Activity: Output the entries below without any alteration.

Provided records:
== == ==

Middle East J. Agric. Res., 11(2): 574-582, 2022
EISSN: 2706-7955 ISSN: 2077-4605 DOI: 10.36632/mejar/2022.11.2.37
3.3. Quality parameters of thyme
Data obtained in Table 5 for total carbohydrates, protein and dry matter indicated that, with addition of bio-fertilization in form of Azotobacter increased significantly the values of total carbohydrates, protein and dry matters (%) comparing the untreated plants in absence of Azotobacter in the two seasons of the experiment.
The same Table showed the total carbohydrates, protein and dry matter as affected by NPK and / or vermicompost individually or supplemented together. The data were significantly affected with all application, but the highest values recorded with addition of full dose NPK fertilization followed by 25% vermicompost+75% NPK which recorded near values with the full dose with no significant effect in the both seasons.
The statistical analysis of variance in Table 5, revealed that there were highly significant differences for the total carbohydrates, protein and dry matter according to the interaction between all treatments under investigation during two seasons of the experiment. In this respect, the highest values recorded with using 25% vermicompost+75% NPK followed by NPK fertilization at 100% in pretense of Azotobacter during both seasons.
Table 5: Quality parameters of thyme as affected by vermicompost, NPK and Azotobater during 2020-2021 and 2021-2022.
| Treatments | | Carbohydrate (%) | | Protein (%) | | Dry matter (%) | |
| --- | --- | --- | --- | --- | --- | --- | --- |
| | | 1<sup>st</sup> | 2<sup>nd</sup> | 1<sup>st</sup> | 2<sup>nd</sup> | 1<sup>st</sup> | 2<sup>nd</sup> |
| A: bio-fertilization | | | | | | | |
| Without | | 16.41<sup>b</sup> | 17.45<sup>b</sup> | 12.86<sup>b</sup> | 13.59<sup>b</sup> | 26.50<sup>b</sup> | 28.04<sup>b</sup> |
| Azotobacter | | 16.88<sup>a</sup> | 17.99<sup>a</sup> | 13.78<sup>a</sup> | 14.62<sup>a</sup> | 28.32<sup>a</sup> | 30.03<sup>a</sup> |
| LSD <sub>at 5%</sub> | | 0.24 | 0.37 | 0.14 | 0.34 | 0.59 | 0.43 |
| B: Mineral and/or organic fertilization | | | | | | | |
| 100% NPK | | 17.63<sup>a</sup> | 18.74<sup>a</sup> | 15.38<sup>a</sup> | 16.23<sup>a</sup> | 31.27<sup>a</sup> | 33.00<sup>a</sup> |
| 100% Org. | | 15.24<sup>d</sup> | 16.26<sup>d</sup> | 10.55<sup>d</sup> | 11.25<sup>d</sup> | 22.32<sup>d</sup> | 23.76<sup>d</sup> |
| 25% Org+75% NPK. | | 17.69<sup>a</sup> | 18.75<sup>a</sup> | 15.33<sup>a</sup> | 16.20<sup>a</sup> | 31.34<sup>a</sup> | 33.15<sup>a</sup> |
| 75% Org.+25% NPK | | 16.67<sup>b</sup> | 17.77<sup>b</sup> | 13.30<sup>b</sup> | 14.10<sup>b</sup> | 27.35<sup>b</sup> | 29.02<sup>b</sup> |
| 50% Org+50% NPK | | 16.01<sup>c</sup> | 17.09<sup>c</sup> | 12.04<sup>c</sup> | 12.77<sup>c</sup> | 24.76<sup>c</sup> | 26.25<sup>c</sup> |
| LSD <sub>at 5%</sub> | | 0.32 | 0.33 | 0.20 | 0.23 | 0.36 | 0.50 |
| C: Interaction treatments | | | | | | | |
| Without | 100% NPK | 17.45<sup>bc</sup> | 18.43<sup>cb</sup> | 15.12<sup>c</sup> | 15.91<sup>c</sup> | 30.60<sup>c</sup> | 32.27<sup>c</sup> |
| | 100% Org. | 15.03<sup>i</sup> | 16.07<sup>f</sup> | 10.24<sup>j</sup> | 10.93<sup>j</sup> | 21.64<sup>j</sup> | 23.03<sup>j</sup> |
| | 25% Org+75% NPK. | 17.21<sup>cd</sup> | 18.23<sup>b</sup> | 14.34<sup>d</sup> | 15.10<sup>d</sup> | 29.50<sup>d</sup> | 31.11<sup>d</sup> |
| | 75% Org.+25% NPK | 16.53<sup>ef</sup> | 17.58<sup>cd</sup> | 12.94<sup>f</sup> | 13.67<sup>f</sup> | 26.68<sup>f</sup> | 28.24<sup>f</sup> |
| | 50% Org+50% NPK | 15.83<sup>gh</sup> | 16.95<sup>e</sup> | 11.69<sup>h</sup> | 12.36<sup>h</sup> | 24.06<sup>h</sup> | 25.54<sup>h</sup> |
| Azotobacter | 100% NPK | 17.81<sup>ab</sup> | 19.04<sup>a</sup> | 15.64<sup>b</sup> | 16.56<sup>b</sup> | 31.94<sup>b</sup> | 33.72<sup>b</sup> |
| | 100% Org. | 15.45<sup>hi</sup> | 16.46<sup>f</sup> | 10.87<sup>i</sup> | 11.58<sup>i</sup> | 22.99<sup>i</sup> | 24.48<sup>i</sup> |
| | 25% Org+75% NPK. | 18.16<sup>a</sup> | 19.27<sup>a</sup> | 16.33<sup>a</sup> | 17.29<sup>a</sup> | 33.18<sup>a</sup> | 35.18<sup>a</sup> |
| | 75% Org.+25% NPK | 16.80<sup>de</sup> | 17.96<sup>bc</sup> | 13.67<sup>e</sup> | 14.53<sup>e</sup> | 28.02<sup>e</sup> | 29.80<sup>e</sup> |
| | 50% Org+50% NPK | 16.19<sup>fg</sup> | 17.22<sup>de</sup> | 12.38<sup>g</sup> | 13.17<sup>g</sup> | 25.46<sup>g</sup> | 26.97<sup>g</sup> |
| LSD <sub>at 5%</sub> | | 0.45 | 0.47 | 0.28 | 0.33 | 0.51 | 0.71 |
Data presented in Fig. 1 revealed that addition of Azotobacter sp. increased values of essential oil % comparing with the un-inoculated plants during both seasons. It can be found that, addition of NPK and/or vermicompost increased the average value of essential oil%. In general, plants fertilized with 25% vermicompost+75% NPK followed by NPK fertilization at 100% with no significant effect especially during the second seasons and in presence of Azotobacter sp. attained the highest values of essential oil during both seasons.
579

== == ==

Answer to this exercise:
Middle East J. Agric. Res., 11(2): 574-582, 2022
EISSN: 2706-7955 ISSN: 2077-4605 DOI: 10.36632/mejar/2022.11.2.37
3.3. Quality parameters of thyme
Data obtained in Table 5 for total carbohydrates, protein and dry matter indicated that, with addition of bio-fertilization in form of Azotobacter increased significantly the values of total carbohydrates, protein and dry matters (%) comparing the untreated plants in absence of Azotobacter in the two seasons of the experiment.
The same Table showed the total carbohydrates, protein and dry matter as affected by NPK and / or vermicompost individually or supplemented together. The data were significantly affected with all application, but the highest values recorded with addition of full dose NPK fertilization followed by 25% vermicompost+75% NPK which recorded near values with the full dose with no significant effect in the both seasons.
The statistical analysis of variance in Table 5, revealed that there were highly significant differences for the total carbohydrates, protein and dry matter according to the interaction between all treatments under investigation during two seasons of the experiment. In this respect, the highest values recorded with using 25% vermicompost+75% NPK followed by NPK fertilization at 100% in pretense of Azotobacter during both seasons.
Table 5: Quality parameters of thyme as affected by vermicompost, NPK and Azotobater during 2020-2021 and 2021-2022.
| Treatments | | Carbohydrate (%) | | Protein (%) | | Dry matter (%) | |
| --- | --- | --- | --- | --- | --- | --- | --- |
| | | 1<sup>st</sup> | 2<sup>nd</sup> | 1<sup>st</sup> | 2<sup>nd</sup> | 1<sup>st</sup> | 2<sup>nd</sup> |
| A: bio-fertilization | | | | | | | |
| Without | | 16.41<sup>b</sup> | 17.45<sup>b</sup> | 12.86<sup>b</sup> | 13.59<sup>b</sup> | 26.50<sup>b</sup> | 28.04<sup>b</sup> |
| Azotobacter | | 16.88<sup>a</sup> | 17.99<sup>a</sup> | 13.78<sup>a</sup> | 14.62<sup>a</sup> | 28.32<sup>a</sup> | 30.03<sup>a</sup> |
| LSD <sub>at 5%</sub> | | 0.24 | 0.37 | 0.14 | 0.34 | 0.59 | 0.43 |
| B: Mineral and/or organic fertilization | | | | | | | |
| 100% NPK | | 17.63<sup>a</sup> | 18.74<sup>a</sup> | 15.38<sup>a</sup> | 16.23<sup>a</sup> | 31.27<sup>a</sup> | 33.00<sup>a</sup> |
| 100% Org. | | 15.24<sup>d</sup> | 16.26<sup>d</sup> | 10.55<sup>d</sup> | 11.25<sup>d</sup> | 22.32<sup>d</sup> | 23.76<sup>d</sup> |
| 25% Org+75% NPK. | | 17.69<sup>a</sup> | 18.75<sup>a</sup> | 15.33<sup>a</sup> | 16.20<sup>a</sup> | 31.34<sup>a</sup> | 33.15<sup>a</sup> |
| 75% Org.+25% NPK | | 16.67<sup>b</sup> | 17.77<sup>b</sup> | 13.30<sup>b</sup> | 14.10<sup>b</sup> | 27.35<sup>b</sup> | 29.02<sup>b</sup> |
| 50% Org+50% NPK | | 16.01<sup>c</sup> | 17.09<sup>c</sup> | 12.04<sup>c</sup> | 12.77<sup>c</sup> | 24.76<sup>c</sup> | 26.25<sup>c</sup> |
| LSD <sub>at 5%</sub> | | 0.32 | 0.33 | 0.20 | 0.23 | 0.36 | 0.50 |
| C: Interaction treatments | | | | | | | |
| Without | 100% NPK | 17.45<sup>bc</sup> | 18.43<sup>cb</sup> | 15.12<sup>c</sup> | 15.91<sup>c</sup> | 30.60<sup>c</sup> | 32.27<sup>c</sup> |
| | 100% Org. | 15.03<sup>i</sup> | 16.07<sup>f</sup> | 10.24<sup>j</sup> | 10.93<sup>j</sup> | 21.64<sup>j</sup> | 23.03<sup>j</sup> |
| | 25% Org+75% NPK. | 17.21<sup>cd</sup> | 18.23<sup>b</sup> | 14.34<sup>d</sup> | 15.10<sup>d</sup> | 29.50<sup>d</sup> | 31.11<sup>d</sup> |
| | 75% Org.+25% NPK | 16.53<sup>ef</sup> | 17.58<sup>cd</sup> | 12.94<sup>f</sup> | 13.67<sup>f</sup> | 26.68<sup>f</sup> | 28.24<sup>f</sup> |
| | 50% Org+50% NPK | 15.83<sup>gh</sup> | 16.95<sup>e</sup> | 11.69<sup>h</sup> | 12.36<sup>h</sup> | 24.06<sup>h</sup> | 25.54<sup>h</sup> |
| Azotobacter | 100% NPK | 17.81<sup>ab</sup> | 19.04<sup>a</sup> | 15.64<sup>b</sup> | 16.56<sup>b</sup> | 31.94<sup>b</sup> | 33.72<sup>b</sup> |
| | 100% Org. | 15.45<sup>hi</sup> | 16.46<sup>f</sup> | 10.87<sup>i</sup> | 11.58<sup>i</sup> | 22.99<sup>i</sup> | 24.48<sup>i</sup> |
| | 25% Org+75% NPK. | 18.16<sup>a</sup> | 19.27<sup>a</sup> | 16.33<sup>a</sup> | 17.29<sup>a</sup> | 33.18<sup>a</sup> | 35.18<sup>a</sup> |
| | 75% Org.+25% NPK | 16.80<sup>de</sup> | 17.96<sup>bc</sup> | 13.67<sup>e</sup> | 14.53<sup>e</sup> | 28.02<sup>e</sup> | 29.80<sup>e</sup> |
| | 50% Org+50% NPK | 16.19<sup>fg</sup> | 17.22<sup>de</sup> | 12.38<sup>g</sup> | 13.17<sup>g</sup> | 25.46<sup>g</sup> | 26.97<sup>g</sup> |
| LSD <sub>at 5%</sub> | | 0.45 | 0.47 | 0.28 | 0.33 | 0.51 | 0.71 |
Data presented in Fig. 1 revealed that addition of Azotobacter sp. increased values of essential oil % comparing with the un-inoculated plants during both seasons. It can be found that, addition of NPK and/or vermicompost increased the average value of essential oil%. In general, plants fertilized with 25% vermicompost+75% NPK followed by NPK fertilization at 100% with no significant effect especially during the second seasons and in presence of Azotobacter sp. attained the highest values of essential oil during both seasons.
579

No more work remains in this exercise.